We matched, but not well enough. It would be possible for me to donate to my husband, but it wouldn't be ideal since his blood reacted to the antigens in mine and that would have to be managed by medication and/or plasmapheresis, a "washing" of the blood to remove antibodies. Either of these apparently would increase rejection risk and higher doses of the anti-rejection medications would be harder to tolerate. All that meant we would likely go into an exchange pool and see if we matched others needing kidneys or other living donor volunteers. This would increase the waiting time. After almost two years of Pat being on the transplant list for a deceased donor with no results, further waiting was not what we were looking for.
Then I received a call from the Transplant Donor Nurse asking if we would like to participate in a local exchange. They had another two people in the Seattle area who were in the same boat as we were and who might be matches. We would cross match blood with them and hope for the best. We got a call that those matches were perfect; I matched the kidney patient and their donor matched Pat. In fact, we were told that when the results came in they were so good "the doctors cheered." Now were were talking!
I received this information in late summer. We still don't know who these other people are or how (if) they're related to one another. Privacy issues, you know. I hope we'll get to meet them in the hospital, but who knows? In any case, their donor hadn't finished all of the screening yet, and he/she was officially cleared to donate in September. So let's get going, right?
Wrong. The wheels of big hospitals turn very slowly. The transplant team wanted to do all four surgeries at once in their hospital. Apparently this hasn't been done before at the University of Washington and they were very excited to do it. The scheduling powers-that-be for the operating rooms didn't seem to be as excited. We were told that things were busy in October, the holidays were coming, and the surgeries would be done after the first of the year. Ok, we accepted that and decided to come to our place in Palm Desert for a couple of months. We drove down around the first of November. We expected to receive word with our surgery schedule within a short time.

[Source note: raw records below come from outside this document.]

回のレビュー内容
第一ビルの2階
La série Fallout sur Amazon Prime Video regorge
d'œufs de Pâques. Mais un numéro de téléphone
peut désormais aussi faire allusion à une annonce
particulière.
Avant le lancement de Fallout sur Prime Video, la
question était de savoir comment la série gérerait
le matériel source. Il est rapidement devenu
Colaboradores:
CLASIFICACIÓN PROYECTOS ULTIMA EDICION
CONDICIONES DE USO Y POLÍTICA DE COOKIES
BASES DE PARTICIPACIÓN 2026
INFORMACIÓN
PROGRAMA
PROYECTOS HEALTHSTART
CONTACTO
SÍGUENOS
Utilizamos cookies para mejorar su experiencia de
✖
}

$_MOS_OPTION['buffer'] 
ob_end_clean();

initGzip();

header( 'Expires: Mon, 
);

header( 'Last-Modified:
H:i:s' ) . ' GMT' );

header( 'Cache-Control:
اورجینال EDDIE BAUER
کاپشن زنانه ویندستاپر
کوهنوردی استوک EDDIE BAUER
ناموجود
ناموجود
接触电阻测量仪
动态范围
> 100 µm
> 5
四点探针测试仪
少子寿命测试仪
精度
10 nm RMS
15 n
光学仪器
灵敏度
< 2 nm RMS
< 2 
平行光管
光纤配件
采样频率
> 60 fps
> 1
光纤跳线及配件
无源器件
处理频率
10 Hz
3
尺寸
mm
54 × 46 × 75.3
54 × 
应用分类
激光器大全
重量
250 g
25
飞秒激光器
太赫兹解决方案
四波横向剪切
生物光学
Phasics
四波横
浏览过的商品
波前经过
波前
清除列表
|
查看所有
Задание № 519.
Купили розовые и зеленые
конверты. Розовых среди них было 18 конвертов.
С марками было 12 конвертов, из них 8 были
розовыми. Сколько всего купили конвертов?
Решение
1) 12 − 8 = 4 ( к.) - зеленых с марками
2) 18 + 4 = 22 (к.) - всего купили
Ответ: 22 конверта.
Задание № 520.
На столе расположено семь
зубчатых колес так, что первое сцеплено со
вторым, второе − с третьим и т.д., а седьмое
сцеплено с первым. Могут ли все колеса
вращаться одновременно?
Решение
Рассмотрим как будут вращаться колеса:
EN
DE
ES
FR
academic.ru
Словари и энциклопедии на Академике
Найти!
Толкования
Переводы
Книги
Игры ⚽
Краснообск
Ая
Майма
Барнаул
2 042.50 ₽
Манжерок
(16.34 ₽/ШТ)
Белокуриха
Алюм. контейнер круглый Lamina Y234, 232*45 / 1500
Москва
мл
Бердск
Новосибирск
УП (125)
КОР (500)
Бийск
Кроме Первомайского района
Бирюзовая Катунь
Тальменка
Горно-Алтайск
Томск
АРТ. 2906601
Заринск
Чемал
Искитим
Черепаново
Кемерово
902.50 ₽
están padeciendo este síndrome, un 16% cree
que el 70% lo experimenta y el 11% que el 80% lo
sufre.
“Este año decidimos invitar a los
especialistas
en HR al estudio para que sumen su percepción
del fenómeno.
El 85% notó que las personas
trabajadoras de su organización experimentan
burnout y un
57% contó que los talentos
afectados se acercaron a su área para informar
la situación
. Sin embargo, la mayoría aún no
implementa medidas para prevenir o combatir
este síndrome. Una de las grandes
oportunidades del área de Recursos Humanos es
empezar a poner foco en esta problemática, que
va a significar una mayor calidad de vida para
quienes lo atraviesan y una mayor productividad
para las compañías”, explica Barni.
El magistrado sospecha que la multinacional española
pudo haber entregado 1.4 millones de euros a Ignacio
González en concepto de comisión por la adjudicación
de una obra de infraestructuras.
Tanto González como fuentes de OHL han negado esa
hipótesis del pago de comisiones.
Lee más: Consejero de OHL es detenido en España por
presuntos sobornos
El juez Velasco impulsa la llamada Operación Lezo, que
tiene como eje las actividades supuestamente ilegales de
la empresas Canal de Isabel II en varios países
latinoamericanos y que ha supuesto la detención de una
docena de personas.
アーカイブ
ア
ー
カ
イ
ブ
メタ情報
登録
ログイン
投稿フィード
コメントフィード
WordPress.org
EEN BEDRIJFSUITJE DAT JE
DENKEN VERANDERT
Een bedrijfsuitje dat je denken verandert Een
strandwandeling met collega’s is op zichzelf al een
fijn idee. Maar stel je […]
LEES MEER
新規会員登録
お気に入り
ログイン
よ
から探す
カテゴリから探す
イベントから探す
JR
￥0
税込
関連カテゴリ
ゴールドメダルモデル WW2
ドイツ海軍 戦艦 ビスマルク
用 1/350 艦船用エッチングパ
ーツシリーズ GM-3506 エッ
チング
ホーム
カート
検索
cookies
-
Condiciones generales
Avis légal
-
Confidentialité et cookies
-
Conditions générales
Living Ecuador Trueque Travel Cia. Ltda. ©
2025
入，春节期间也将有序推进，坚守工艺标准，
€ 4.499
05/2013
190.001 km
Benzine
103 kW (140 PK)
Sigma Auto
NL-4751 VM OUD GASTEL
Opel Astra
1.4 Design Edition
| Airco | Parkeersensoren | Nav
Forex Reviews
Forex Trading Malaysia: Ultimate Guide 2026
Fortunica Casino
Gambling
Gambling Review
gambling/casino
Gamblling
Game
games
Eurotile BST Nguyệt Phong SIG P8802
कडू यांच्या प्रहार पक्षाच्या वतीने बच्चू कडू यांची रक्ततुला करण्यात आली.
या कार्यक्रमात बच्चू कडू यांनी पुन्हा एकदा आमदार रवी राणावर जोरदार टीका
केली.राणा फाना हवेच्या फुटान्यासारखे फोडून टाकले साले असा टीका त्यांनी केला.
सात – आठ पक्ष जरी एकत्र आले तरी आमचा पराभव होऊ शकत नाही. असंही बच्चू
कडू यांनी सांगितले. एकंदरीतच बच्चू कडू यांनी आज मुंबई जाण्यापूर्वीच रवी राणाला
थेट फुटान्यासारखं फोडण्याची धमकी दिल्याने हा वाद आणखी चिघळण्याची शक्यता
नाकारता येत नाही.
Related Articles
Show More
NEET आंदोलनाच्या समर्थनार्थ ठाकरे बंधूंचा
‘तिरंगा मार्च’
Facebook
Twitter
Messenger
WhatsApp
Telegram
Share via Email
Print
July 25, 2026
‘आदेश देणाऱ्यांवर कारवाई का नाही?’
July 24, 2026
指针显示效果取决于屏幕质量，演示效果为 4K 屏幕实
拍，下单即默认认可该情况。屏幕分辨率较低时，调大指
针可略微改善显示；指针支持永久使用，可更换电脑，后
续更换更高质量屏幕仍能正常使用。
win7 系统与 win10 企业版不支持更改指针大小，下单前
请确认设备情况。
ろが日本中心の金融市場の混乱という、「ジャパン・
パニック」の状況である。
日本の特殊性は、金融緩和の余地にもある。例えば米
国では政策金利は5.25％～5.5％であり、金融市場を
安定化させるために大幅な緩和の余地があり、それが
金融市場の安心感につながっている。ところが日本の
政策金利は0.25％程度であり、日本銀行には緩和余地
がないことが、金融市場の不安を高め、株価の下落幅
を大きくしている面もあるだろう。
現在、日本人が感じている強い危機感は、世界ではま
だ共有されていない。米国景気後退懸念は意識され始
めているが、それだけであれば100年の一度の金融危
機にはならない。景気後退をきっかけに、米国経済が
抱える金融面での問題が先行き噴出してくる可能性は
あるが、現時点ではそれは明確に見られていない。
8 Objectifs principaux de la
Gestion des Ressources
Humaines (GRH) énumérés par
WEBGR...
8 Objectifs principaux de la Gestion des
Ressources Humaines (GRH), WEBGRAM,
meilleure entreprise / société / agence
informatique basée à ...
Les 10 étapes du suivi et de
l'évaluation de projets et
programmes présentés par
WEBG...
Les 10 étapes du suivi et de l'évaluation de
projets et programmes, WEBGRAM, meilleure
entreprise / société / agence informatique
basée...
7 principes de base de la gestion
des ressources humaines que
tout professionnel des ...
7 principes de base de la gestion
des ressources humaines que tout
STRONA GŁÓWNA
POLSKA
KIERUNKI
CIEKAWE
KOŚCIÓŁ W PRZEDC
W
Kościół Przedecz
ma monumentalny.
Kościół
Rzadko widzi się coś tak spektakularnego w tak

The days went by. I checked in every week or so and was told that the scheduling person was out, there was no word yet, the surgeon would check into it, etc., etc. I deal with the donor side of the transplant department and Pat deals with the patient side. They all meet together every week, though, so everybody knows what's going on. After a few weeks of this non-information, Pat got on the phone and raised a little ruckus. After all, he's the one who's life is on hold while he's tortured at dialysis three times a week. How could this be all set up and yet going nowhere after all these weeks?
So last week we got our schedule. We have to be in Seattle next Monday for pre-op appointments and surgery is scheduled for January 4th. Due to the holidays, they won't do the usual Monday pre-op and Wednesday surgery, so we are scrambling around to get our place closed up and drive home in time for the first appointments. Then we'll be home in the cold and rain to wait two weeks for the surgery, but at least we have a date! We leave tomorrow morning to drive to Vegas to see our kids, then will head home Saturday morning and hope not to run into too much snow on the way north.
Fingers are crossed for a smooth trip home. All good thoughts and prayers for getting us through this whole experience are gratefully accepted. More later!